Location: Plant Science Research

Title: Rapid in situ nondestructive evaluation of lodging risk in dryland agronomic wheat research

item MANGIN, AMY - University Of Manitoba
item Heuschele, Deborah - Jo
item BRULE-BABEL, ANITA - University Of Manitoba
item FALTEN, DONALD - University Of Manitoba
item WIERSMA, JOCHUM - University Of Manitoba
item LAYLEY, YVONNE - University Of Manitoba

Submitted to: Agronomy Journal
Publication Type: Peer Reviewed Journal
Publication Acceptance Date: 7/8/2022
Publication Date: 7/28/2022
Citation: Mangin, A., Heuschele, D.J., Brule-Babel, A., Falten, D., Wiersma, J.J., Layley, Y.E. 2022. Rapid in situ nondestructive evaluation of lodging risk in dryland agronomic wheat research. Agronomy Journal. 114:2822-2829.

Interpretive Summary: Measuring lodging of small grains on a research plot scale is destructive and time consuming. The "Stalker" was a tool developed for rapidly measuring stem strength and elasticity as substitute traits for lodging in an oat breeding program. In this study we evaluated the ability of this tool to be used to detect differences between agronomic management practices that are known to impact lodging.
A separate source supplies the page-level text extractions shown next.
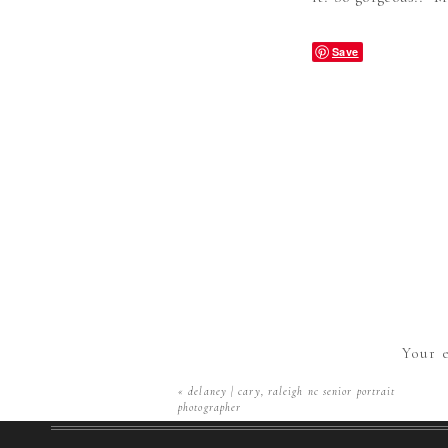
Save
Your e
«
delaney | cary, raleigh nc senior portrait
photographer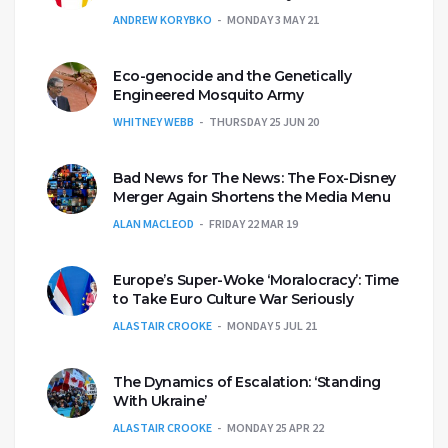
ANDREW KORYBKO
MONDAY 3 MAY 21
Eco-genocide and the Genetically
Engineered Mosquito Army
WHITNEY WEBB
THURSDAY 25 JUN 20
Bad News for The News: The Fox-Disney
Merger Again Shortens the Media Menu
ALAN MACLEOD
FRIDAY 22 MAR 19
Europe’s Super-Woke ‘Moralocracy’: Time
to Take Euro Culture War Seriously
ALASTAIR CROOKE
MONDAY 5 JUL 21
The Dynamics of Escalation: ‘Standing
With Ukraine’
ALASTAIR CROOKE
MONDAY 25 APR 22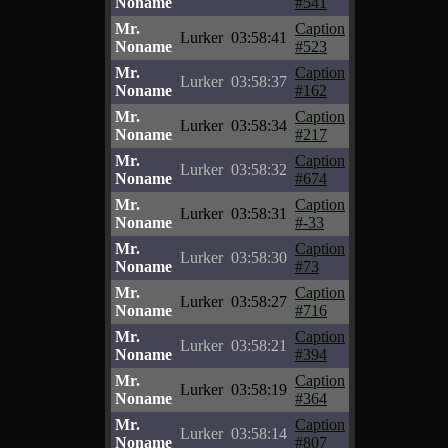
Noname
#541
Mr.
Caption
Lurker
03:58:41
Noname
#523
Mr.
Caption
Lurker
03:58:37
Noname
#162
Mr.
Caption
Lurker
03:58:34
Noname
#217
Mr.
Caption
Lurker
03:58:32
Noname
#674
Mr.
Caption
Lurker
03:58:31
Noname
#-33
Mr.
Caption
Lurker
03:58:30
Noname
#73
Mr.
Caption
Lurker
03:58:27
Noname
#716
Mr.
Caption
Lurker
03:58:21
Noname
#394
Mr.
Caption
Lurker
03:58:19
Noname
#364
Mr.
Caption
Lurker
03:58:14
Noname
#807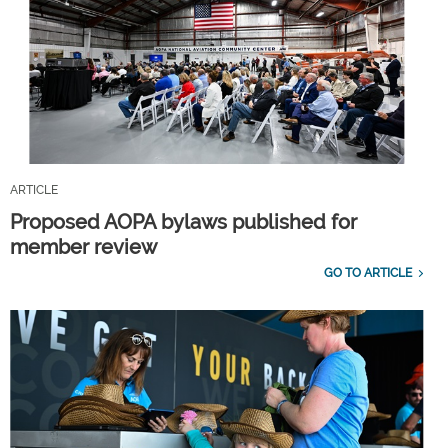
ARTICLE
Proposed AOPA bylaws published for
member review
GO TO ARTICLE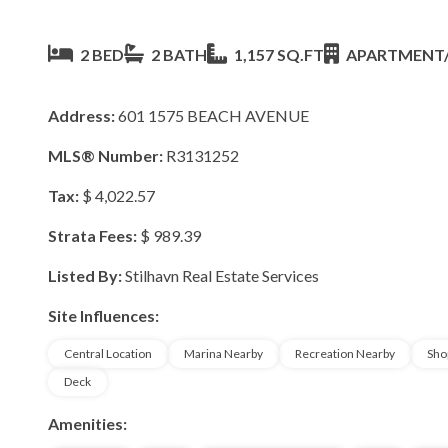
2 BED
2 BATH
1,157 SQ.FT
APARTMENT
Address:
601 1575 BEACH AVENUE
MLS® Number:
R3131252
Tax:
$ 4,022.57
Strata Fees:
$ 989.39
Listed By:
Stilhavn Real Estate Services
Site Influences:
Central Location
Marina Nearby
Recreation Nearby
Sho
Deck
Amenities: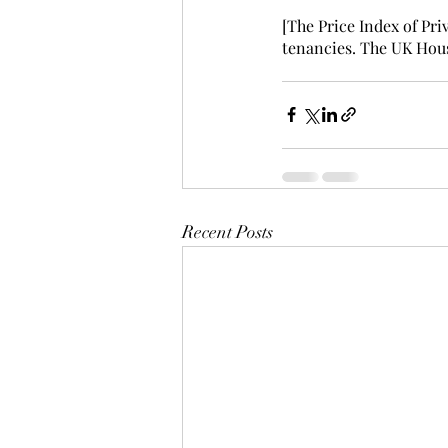
[The Price Index of Pri
tenancies. The UK Hous
Recent Posts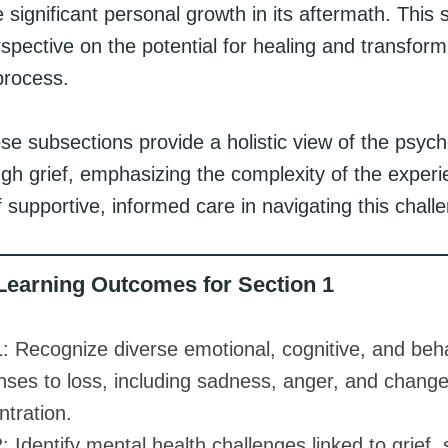
 significant personal growth in its aftermath. This 
spective on the potential for healing and transfor
process.
se subsections provide a holistic view of the psych
ugh grief, emphasizing the complexity of the exper
of supportive, informed care in navigating this challe
Learning Outcomes for Section 1
: Recognize diverse emotional, cognitive, and beha
nses to loss, including sadness, anger, and change
tration.
 Identify mental health challenges linked to grief,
First, the Stalker could rapidly indicate lodging risk in wheat trials testing different management practices. Secondly, these differences were found to be the most significant at flowering instead of maturity, which suggests that this tool can be used to predict lodging earlier in the season than other measurements. Use of the Stalker will save time and facilitate measurements of lodging so that plant breeders can improve lodging resistance in small grain cultivars and increase harvested yields.

Technical Abstract: Natural occurrence of lodging in small-plot research to record visual ratings is unpredictable, highly dependent on environmental conditions, and does not differentiate between root and shoot lodging. Detailed plant characteristics can used to indicate lodging risk; however, such measurements are destructive and extremely time-consuming for research projects that are not focused solely on lodging evaluation. The Stalker push force meter is a non-destructive tool that can rapidly measure stem strength and elasticity, which may be useful to measure lodging risk in small plot research to indicate both root and shoot lodging. The objective of this study was to evaluate the ability of The Stalker to detect agronomic management practices that are known to reduce lodging risk (reduced plant density, split nitrogen (N) applications and plant growth regulator (PGR) applications). Stalk strength (force) and elasticity (displacement, energy, and power) measurements were taken at anthesis and physiological maturity from a small plot agronomic research trial. The Stalker was able to identify high and low lodging risk practices. Lower plant density led to increased stem strength (measured by force) and stem flexibility (measured by displacement) compared to high plant densities, indicating a decreased risk of both stem and root lodging when low plant densities are used. Overall, The Stalker push force meter is a new tool for rapid, non-destructive, measurement of lodging risk in small plot agronomic research trials and can differentiate between stem and root lodging susceptibility by measuring both stem strength and elasticity.